Oh... Rosalinda!! (1955)
The Archers bring Strauss's enchanting comic opera up to date, with a solid cast. Mixed reviews but, as always with the Archers, magnificently cast, stylish and beautiful to watch.

The Battle of the River Plate (1956).
A workmanlike filming of the headlong assault launched by three British light cruisers on the German pocket battleship, the Graf Spee. It would seem that Emeric Pressburger was gradually extricating himself from the partnership or rather, since the two writer/directors remained close friends, from regular film-making.

Ill Met by Moonlight (1957).
A well-made actioner, with an impressive cast. Based on the true story of a daring British raid on Crete in World War II, undercover commando troops and Cretan partisans, led by Dirk Bogarde as the freebooting Major Paddy Leigh-Fermor.

Ill Met by Moonlight was the last full-length Archers feature, although Powell and Pressburger re-teamed briefly in a delightful short movie made for the Children's Film Foundation: The Boy Who Turned Yellow. A charming 54 minute fantasy, written by Emeric Pressburger, about a boy who inexplicably changes colour on an Underground journey and takes off to rescue his lost pet mouse from the Tower of London with an electronic pal named Nick.

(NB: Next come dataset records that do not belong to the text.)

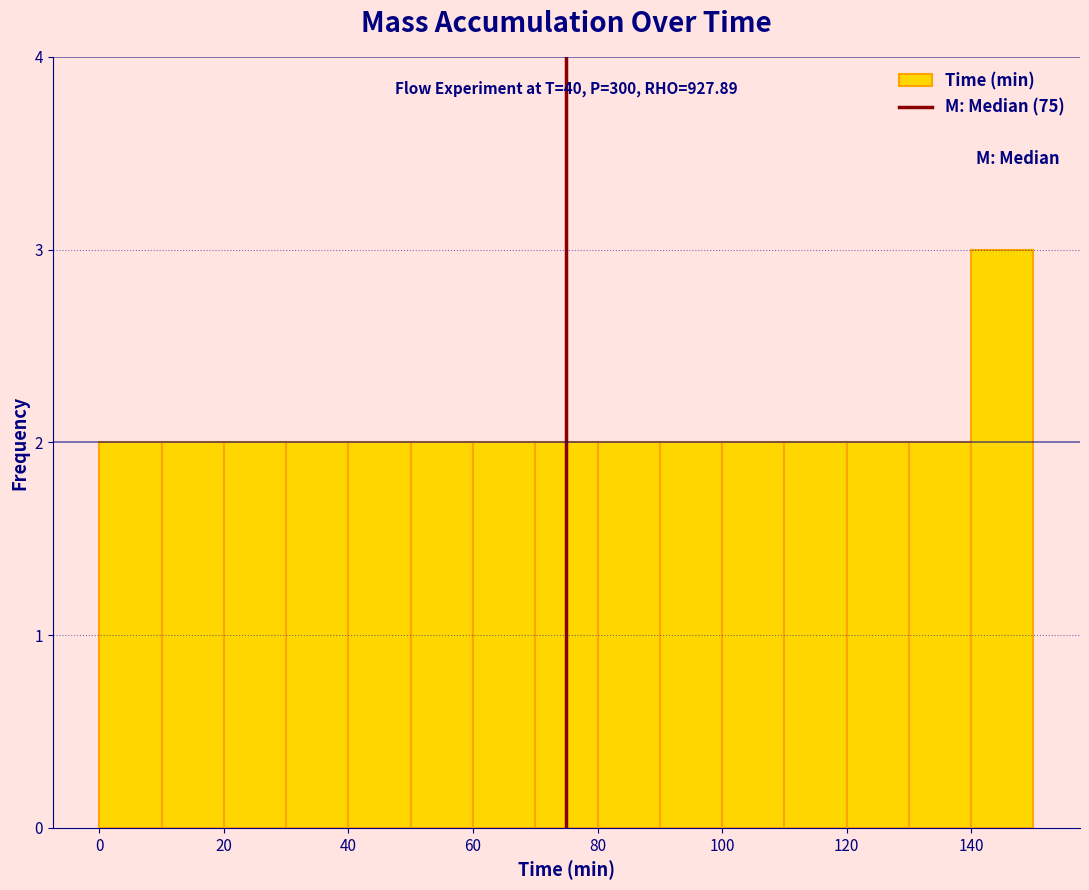

Over which range of the x-axis is the bar tallest?

140 to 150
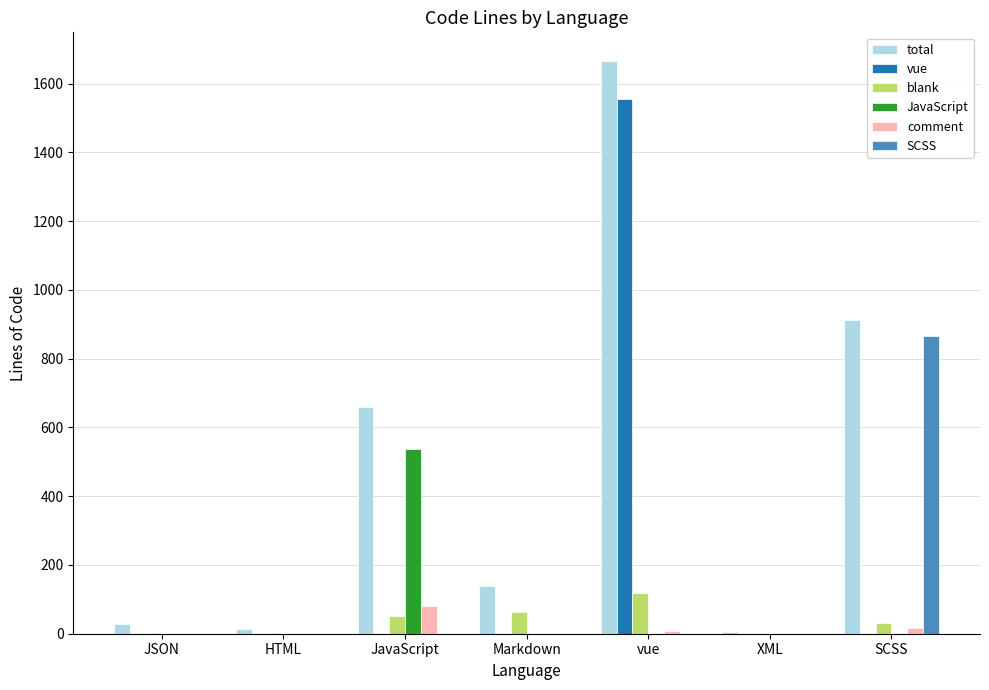

The value of comment at JavaScript is 81. True or false?

True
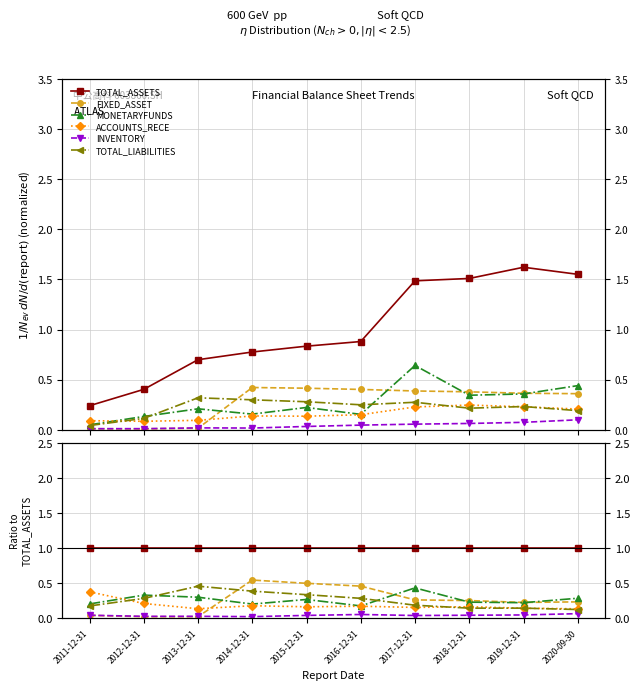

True or false: FIXED_ASSET has more than 2 points higher than both neighbors.

False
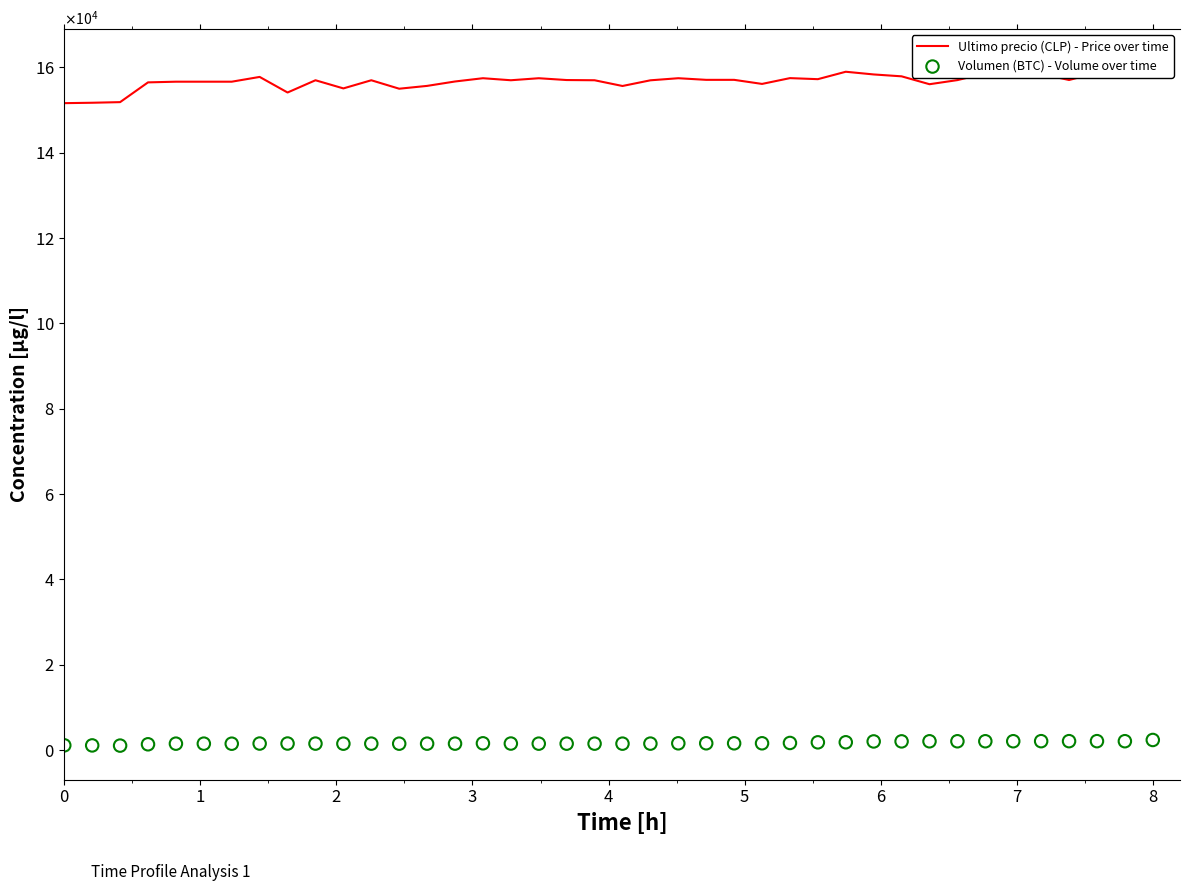

Which series has the widest spread of Y values?

Ultimo precio (CLP) - Price over time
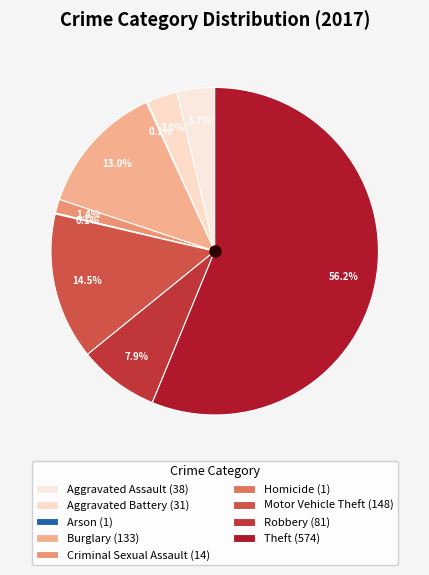

What is the ratio of the value at Robbery to the value at Motor Vehicle Theft?

0.5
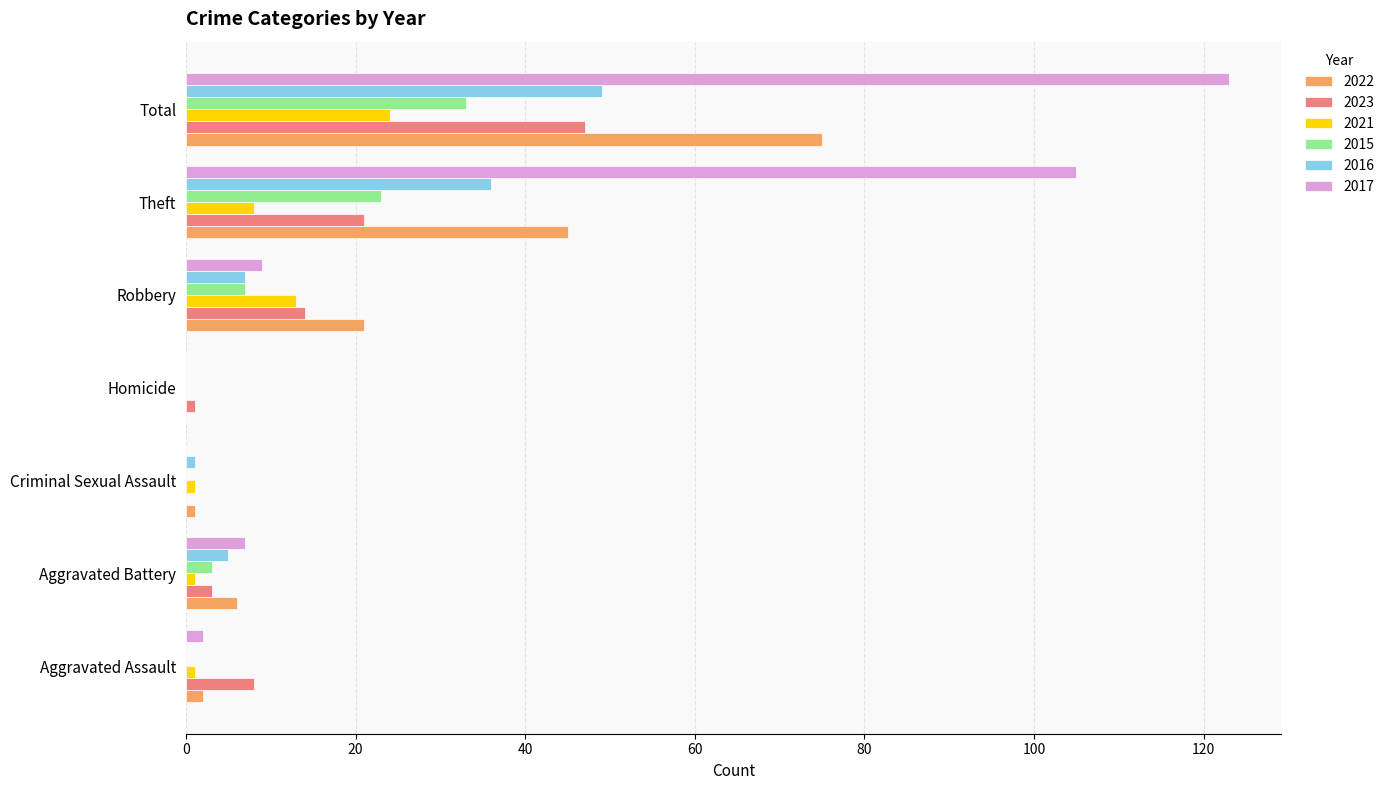

The value of 2021 at Aggravated Battery is 1. True or false?

True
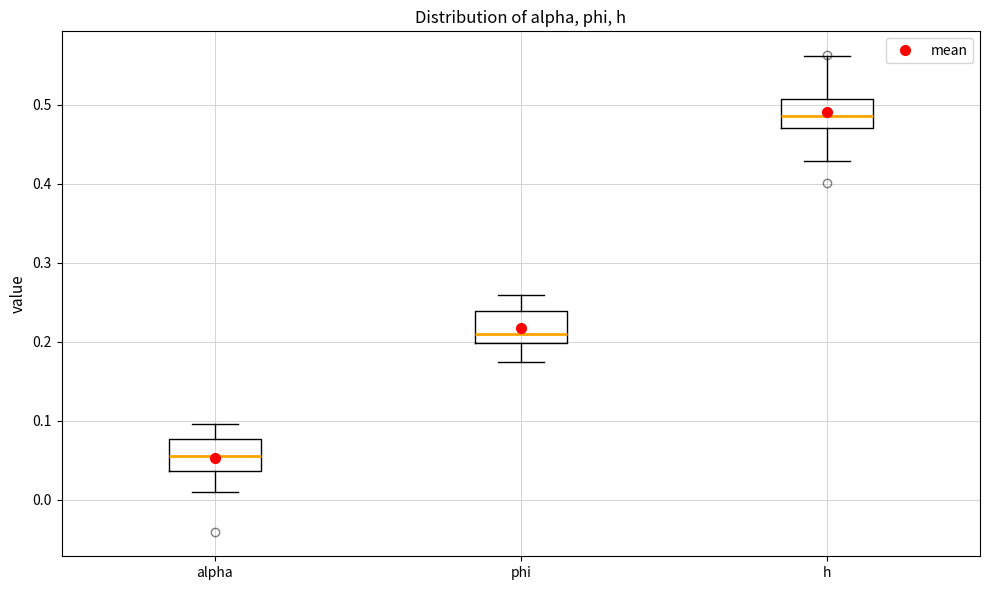

Where is the lower edge of the box for alpha on the y-axis? The values are not printed on the chart, so give them approximately, as read against the axis.

0.04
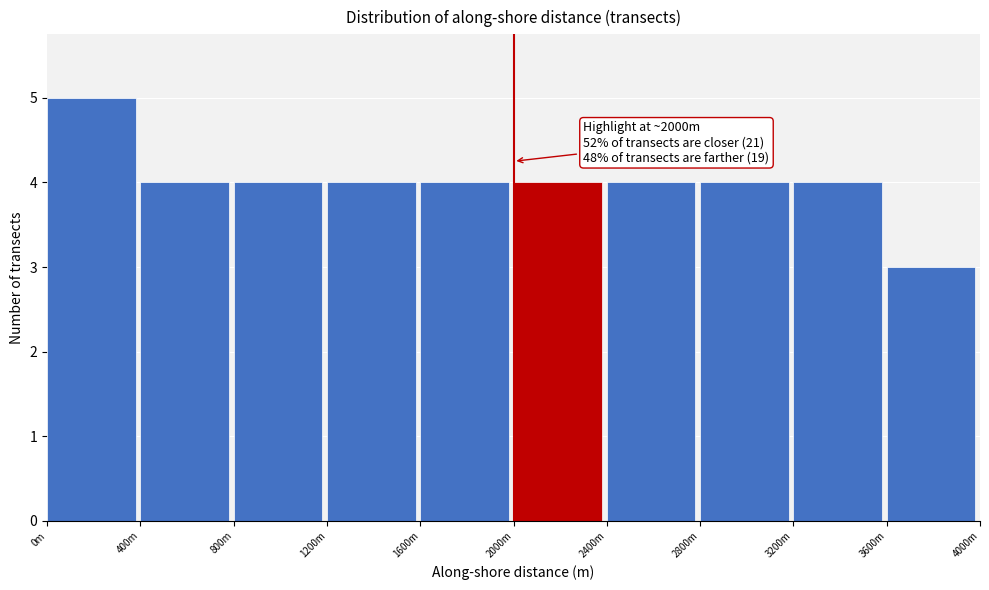

Reading left to right, transcribe all the data shown in this chart.

5	4	4	4	4	4	4	4	4	3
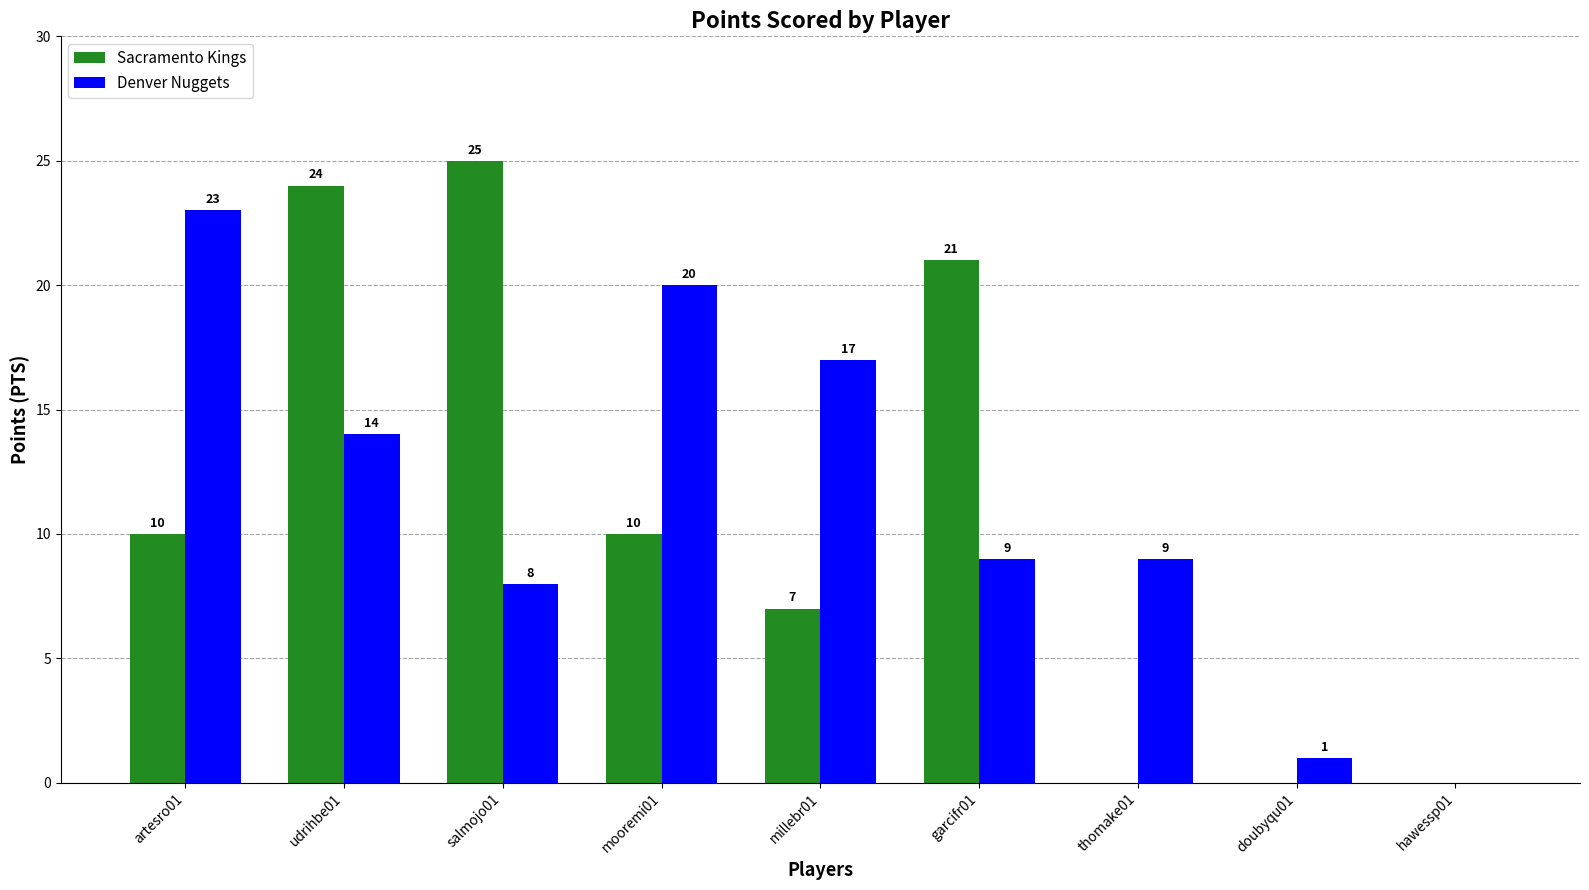

Between garcifr01 and thomake01, which series saw the biggest shift?

Sacramento Kings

Michael Powell went on working solo - his 1960 chiller/thriller Peeping Tom about a voyeuristic serial killer shocked critics and temporarily destroyed his reputation, restored only by pressure from the BFI and from fans like Scorsese. His last film was quite different, a genial romantic comedy set on a desert island: The Age of Consent starred James Mason as a lecherous artist and the young Helen Mirren as a child of nature frequently remiss in the matter of clothing.

Resources: "Arrows of Desire" by Ian Christie of the British Film Institute. An authoritative, lavishly illustrated book by one of the Archers' most fervent fans and supporters. First published 1985, reprinted 1994. Check with ELM Books.

To see Powell himself with some of the actors he favoured pre-Archers, you should look at his unique The Edge of the World/Return to the Edge of the World.

If remote islands interest you - and they fascinated Powell - this is a must-see video, poignantly relevant to the recent tragedy in which four young men were drowned together in a fishing accident. They were the last remaining young males from one of the outermost Western Isles and without them, the fragile population cannot hope to survive. In 1937, Powell filmed a b/w drama on the Shetland island of Foula - its theme was the forced evacuation of an island owing to the loss of its young people. (St Kilda's is an example that comes to mind). Forty years later he returned to Foula to make a brief colour documentary of the island, bringing with him some of his original cast and crew and meeting some of the people who had played bit parts in the feature film.

Referring across to another film on much the same subject, made by Robert Flaherty, consider the classic docudrama: Man of Aran, which Pauline Kael describes as "a truly exalted work-the greatest film tribute to man's struggle against hostile nature."